The problem: Show every line of the records that contains the word "оплате", treating uppercase and lowercase as different.

Page-by-page text extractions:
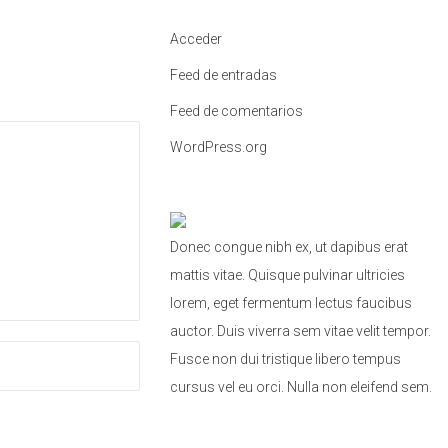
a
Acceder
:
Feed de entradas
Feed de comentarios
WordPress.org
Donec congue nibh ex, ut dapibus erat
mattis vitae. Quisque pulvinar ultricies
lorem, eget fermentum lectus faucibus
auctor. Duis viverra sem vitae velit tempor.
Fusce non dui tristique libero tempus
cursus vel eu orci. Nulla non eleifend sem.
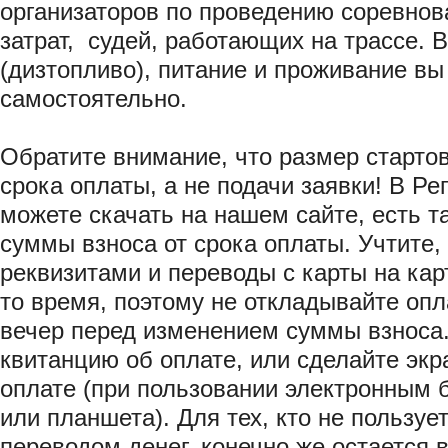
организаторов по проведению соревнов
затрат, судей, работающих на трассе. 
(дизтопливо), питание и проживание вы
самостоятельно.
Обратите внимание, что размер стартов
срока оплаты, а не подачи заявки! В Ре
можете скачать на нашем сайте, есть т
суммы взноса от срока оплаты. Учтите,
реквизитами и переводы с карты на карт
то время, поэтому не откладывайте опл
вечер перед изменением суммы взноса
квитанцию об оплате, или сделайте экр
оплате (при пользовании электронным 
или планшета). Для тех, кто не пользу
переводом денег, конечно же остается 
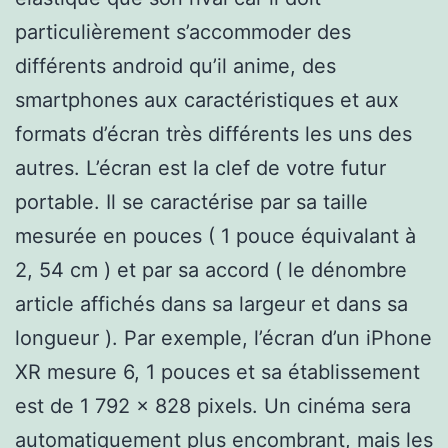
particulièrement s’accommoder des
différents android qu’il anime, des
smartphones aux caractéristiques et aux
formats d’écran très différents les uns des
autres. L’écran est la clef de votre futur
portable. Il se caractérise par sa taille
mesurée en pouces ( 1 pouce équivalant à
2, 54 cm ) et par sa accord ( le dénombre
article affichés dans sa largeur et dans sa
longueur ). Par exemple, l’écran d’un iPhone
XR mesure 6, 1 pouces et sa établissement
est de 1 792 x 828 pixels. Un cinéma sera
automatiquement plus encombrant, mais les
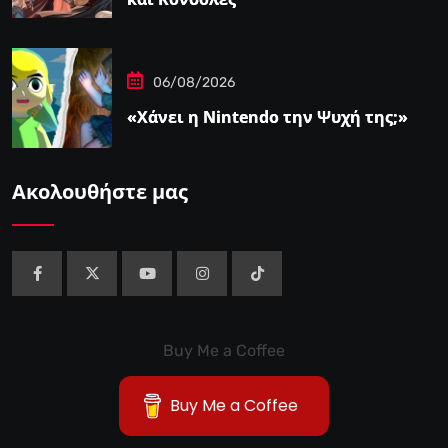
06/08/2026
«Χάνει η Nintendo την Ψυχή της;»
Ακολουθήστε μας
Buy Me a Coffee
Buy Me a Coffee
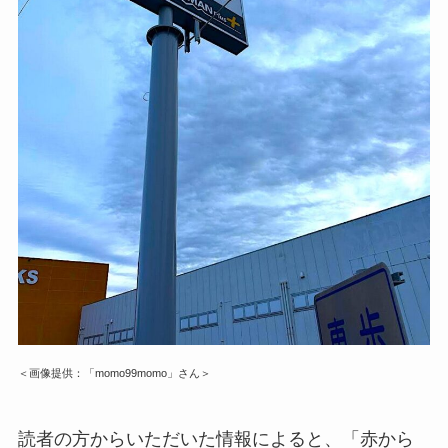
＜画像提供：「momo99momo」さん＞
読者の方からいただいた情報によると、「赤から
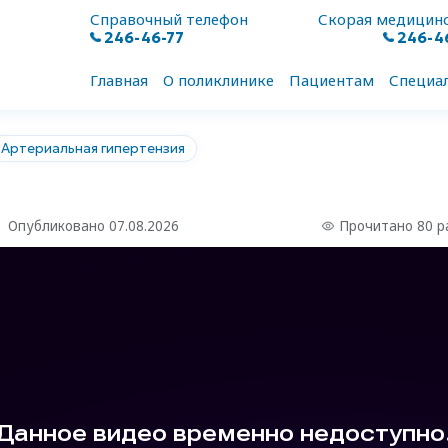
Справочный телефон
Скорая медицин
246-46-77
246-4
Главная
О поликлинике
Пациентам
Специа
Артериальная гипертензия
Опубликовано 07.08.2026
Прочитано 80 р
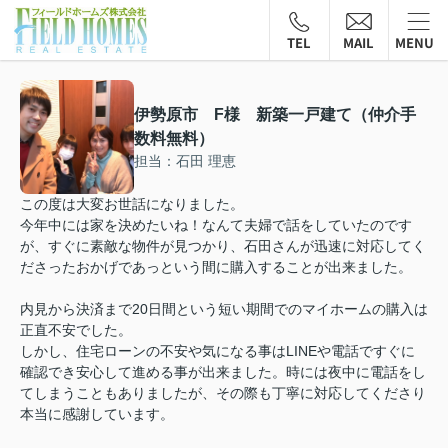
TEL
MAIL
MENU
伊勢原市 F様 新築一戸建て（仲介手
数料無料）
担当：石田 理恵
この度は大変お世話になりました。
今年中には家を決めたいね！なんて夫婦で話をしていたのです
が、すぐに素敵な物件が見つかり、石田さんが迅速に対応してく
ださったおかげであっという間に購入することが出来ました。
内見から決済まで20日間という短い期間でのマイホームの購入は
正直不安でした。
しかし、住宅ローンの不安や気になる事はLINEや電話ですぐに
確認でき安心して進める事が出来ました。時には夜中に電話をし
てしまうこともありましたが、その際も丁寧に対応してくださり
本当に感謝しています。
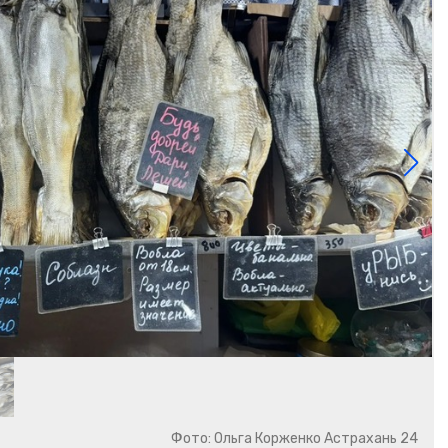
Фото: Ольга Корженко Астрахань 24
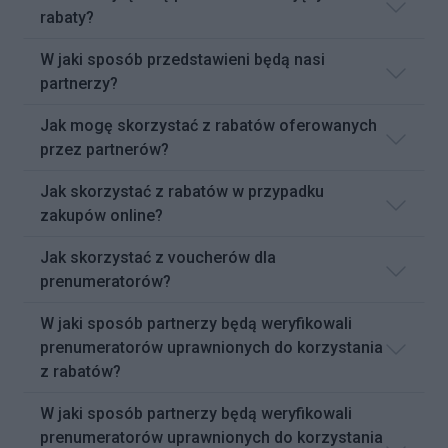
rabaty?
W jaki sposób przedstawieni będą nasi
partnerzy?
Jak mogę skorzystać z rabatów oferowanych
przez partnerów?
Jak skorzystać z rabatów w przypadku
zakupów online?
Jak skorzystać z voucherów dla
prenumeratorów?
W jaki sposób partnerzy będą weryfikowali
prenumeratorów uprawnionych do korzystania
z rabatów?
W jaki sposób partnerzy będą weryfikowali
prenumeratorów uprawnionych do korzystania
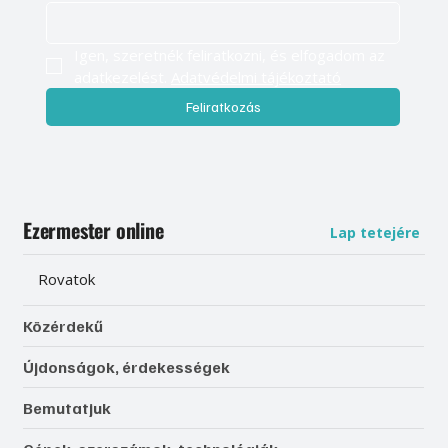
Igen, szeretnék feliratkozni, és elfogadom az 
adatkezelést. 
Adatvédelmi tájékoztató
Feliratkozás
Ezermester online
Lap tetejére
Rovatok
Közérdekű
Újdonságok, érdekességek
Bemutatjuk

...

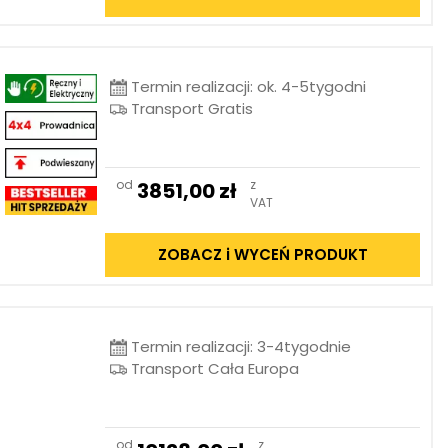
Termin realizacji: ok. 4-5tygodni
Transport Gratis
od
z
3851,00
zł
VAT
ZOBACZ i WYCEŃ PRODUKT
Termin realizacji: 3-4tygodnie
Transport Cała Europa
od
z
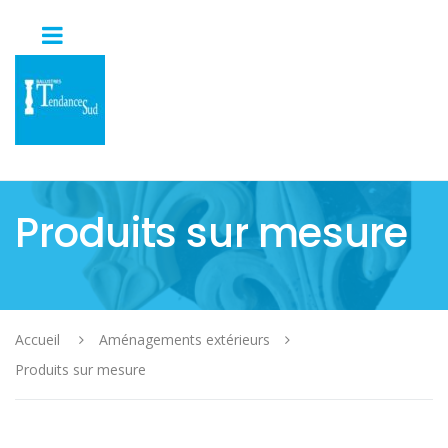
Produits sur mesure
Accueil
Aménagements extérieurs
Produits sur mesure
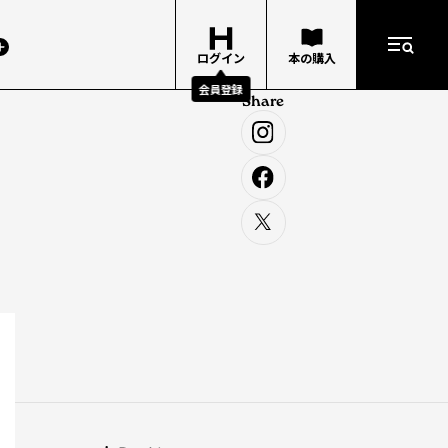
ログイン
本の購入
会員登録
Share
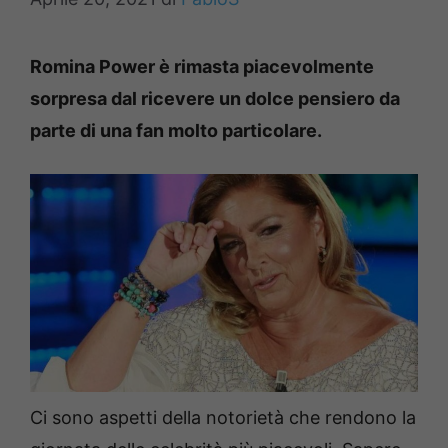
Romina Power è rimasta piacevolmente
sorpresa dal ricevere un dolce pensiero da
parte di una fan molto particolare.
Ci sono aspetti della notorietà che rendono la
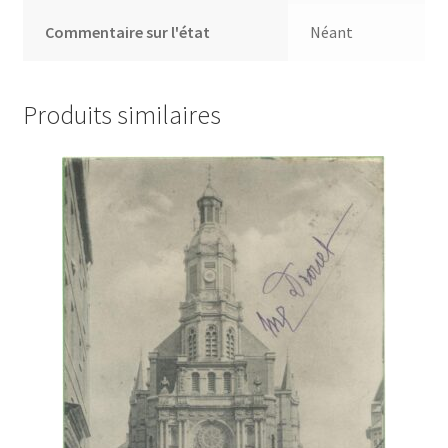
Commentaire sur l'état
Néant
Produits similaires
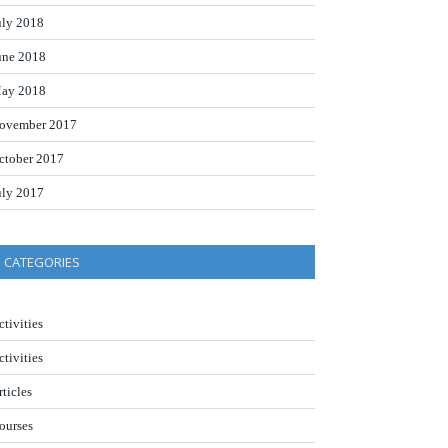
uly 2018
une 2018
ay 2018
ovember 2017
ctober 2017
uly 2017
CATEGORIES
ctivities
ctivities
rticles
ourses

The answer:
квитанцию об оплате, или сделайте экр
оплате (при пользовании электронным 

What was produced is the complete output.